I love the short winter days and the long, nuanced nights: I love getting up in dark, and picking my way to our little sun room, to squint up at the clouds packing themselves around the moon, or at the few stray stars vanishing westward. Sun is all very well, but a little goes a long way with me.
It's partly because I love this time of year, the long dream time, that I resent the holidays so much: all that aggressive, brassy cheer, all the noise and glare, which the perpetrators themselves confess is the expression of their own fear of the quiet and the dark. I like the quiet and the dark. I don't need the sun's company first thing in the morning every day. I can find my way about the house by feel, or the odd reflection of moon or streetlight, slantwise through beveled glass. It perplexes me that the same people who love being up late at night -- when, in case you hadn't noticed, it is also cold and dark -- make such a fuss about the cold dark winter mornings. It's supposed to be cold and dark. It's January. The earth has tilted this way for a long time.
I love walking, morning or evening, in the dark, with the towers of cloud swaying over my head, and slowly tumbling down to the horizon line. The glimpsed stars, marking the wheeling heaven. Not the boasting sun, which blots everything else out and pretends to be walking alone. The night sky obviously wheels in concert, every star inset in some larger movement. The sun encourages us to believe in its agency, but the night sky invites us to acknowledge that it is we who are moving, we who are whirling around and around and around. Everything seems to be falling down the slippery west of heaven, until you see it, actually see that it's the horizon climbing. Once seen, never forgotten.
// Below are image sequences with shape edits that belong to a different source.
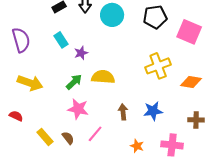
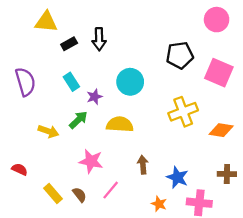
cyan circle: (112, 15) -> (130, 82), moved
green arrow: (74, 82) -> (78, 120), moved
yellow arrow: (30, 83) -> (48, 131), moved, size x0.7
blue star: (153, 111) -> (177, 177), moved, turned 30

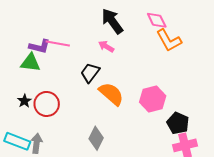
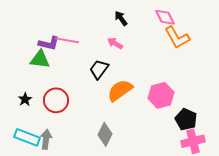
black arrow: (112, 21) -> (121, 18), size x0.6
orange semicircle: (111, 94) -> (120, 90), turned -76
black star: (24, 101) -> (25, 99), moved

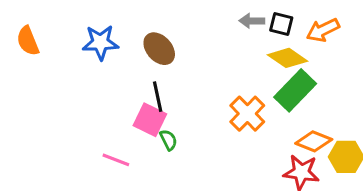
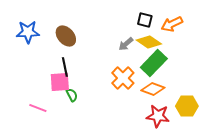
gray arrow: (252, 21) -> (126, 44), moved, turned -42
pink square: (150, 120) -> (60, 82), turned -30
orange diamond: (314, 141) -> (153, 89), moved

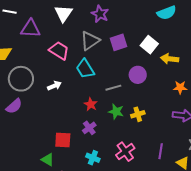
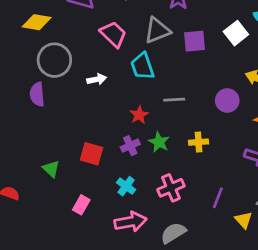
white square: (149, 45) -> (236, 33), moved
purple circle: (138, 75) -> (227, 100), moved
purple semicircle: (14, 106) -> (37, 94), turned 114
green star: (116, 112) -> (159, 142), moved
green triangle: (48, 160) -> (51, 169), moved

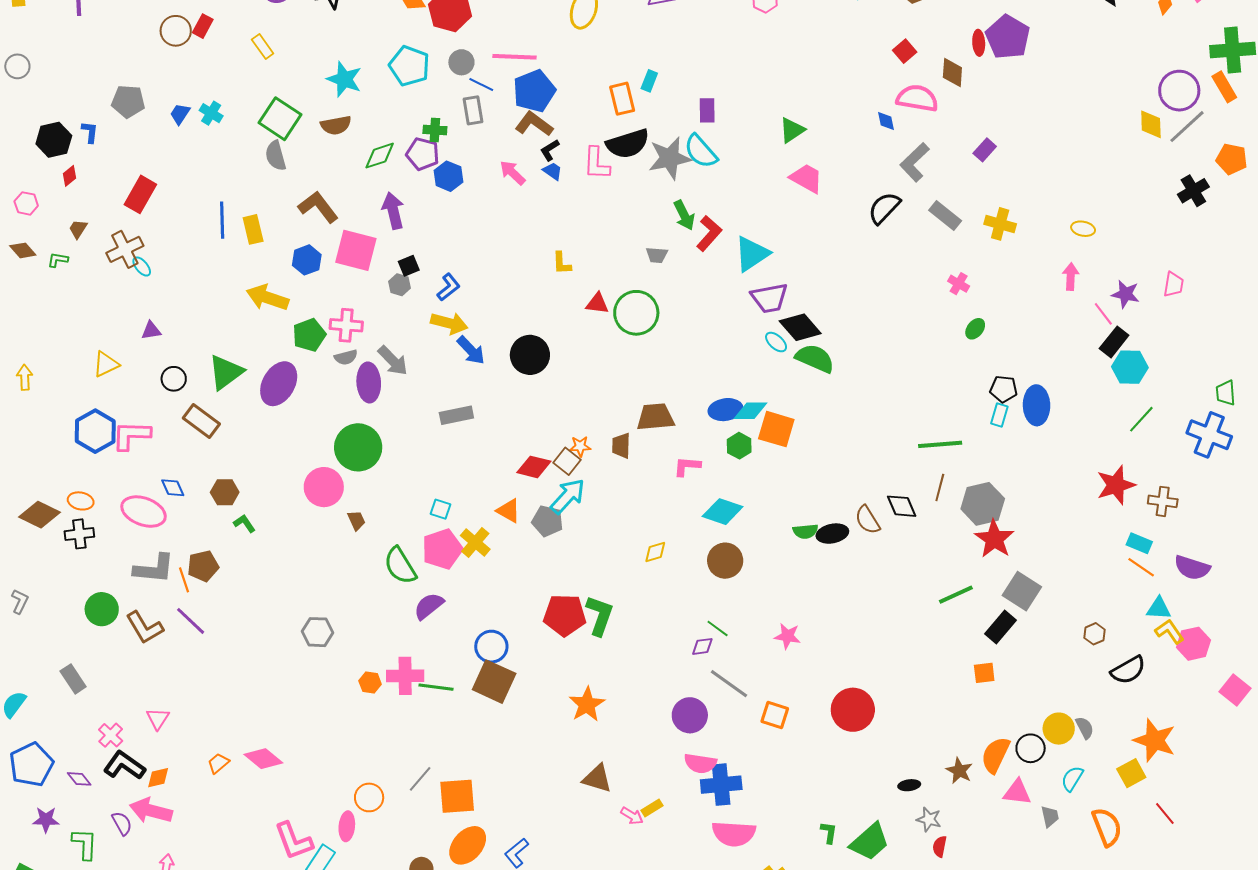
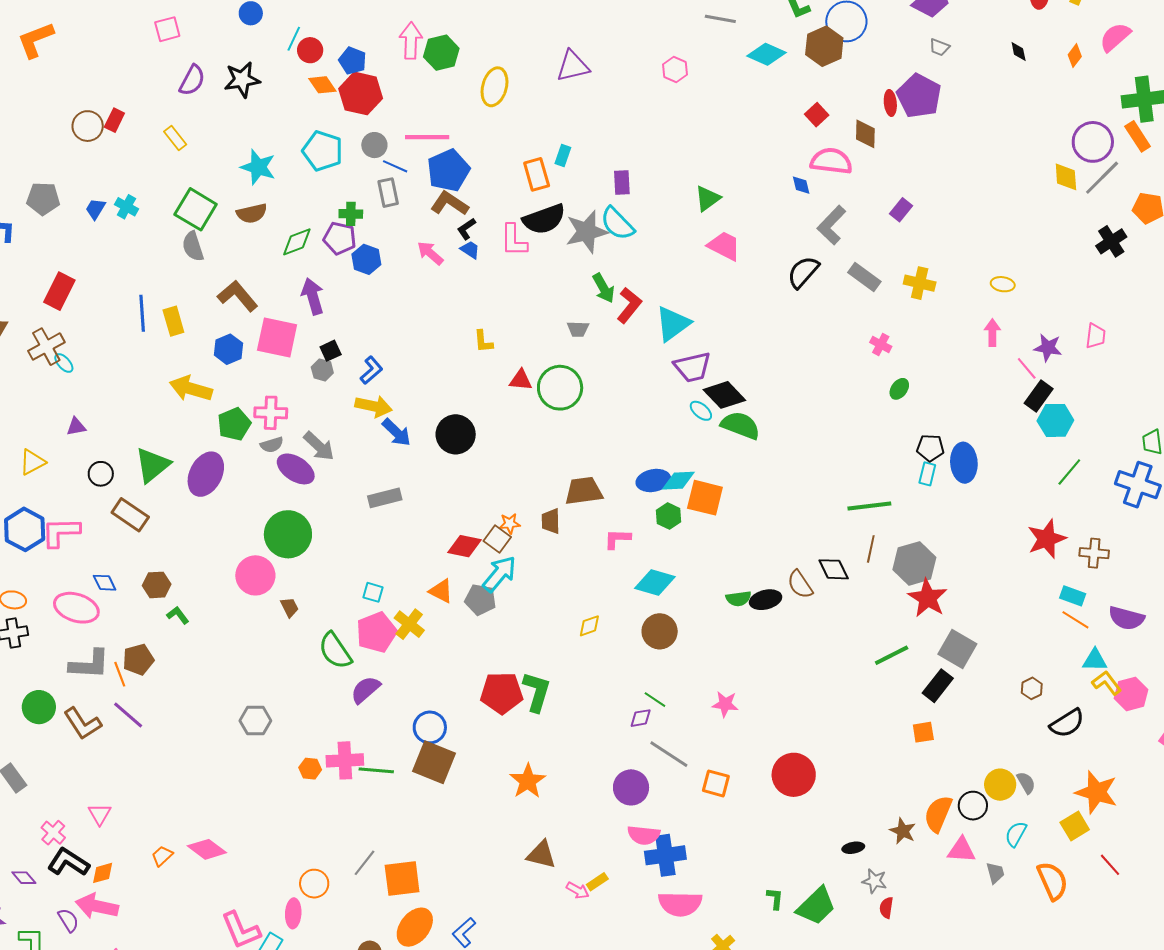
purple ellipse: (369, 382) -> (296, 469), turned -51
Or you can crouch inside your house with all the lights on, and your garish lighted Christmas tree, and pretend your little human story is the fixed center of the universe. But it's still out there, the stars and the surging horizon. It's all far older and wilder than we are.
3 comments:
As one who also rises before dawn, I could feel this, feel myself padding through the dark, quiet house.
I will not rise before dawn in winter. I will, however, rise in the murky light of some kind of sunrise, and light candles, and then feed the cat. And then boil water and make tea. And sit for a bit.
Once again you companion me, this time through the dark!
thank you for writing
I too get up in the dark, and find that the light of a candle is about as much as I can stand at that time, and is enough to help me find my way around the house without opening curtains (which would let in streetlight).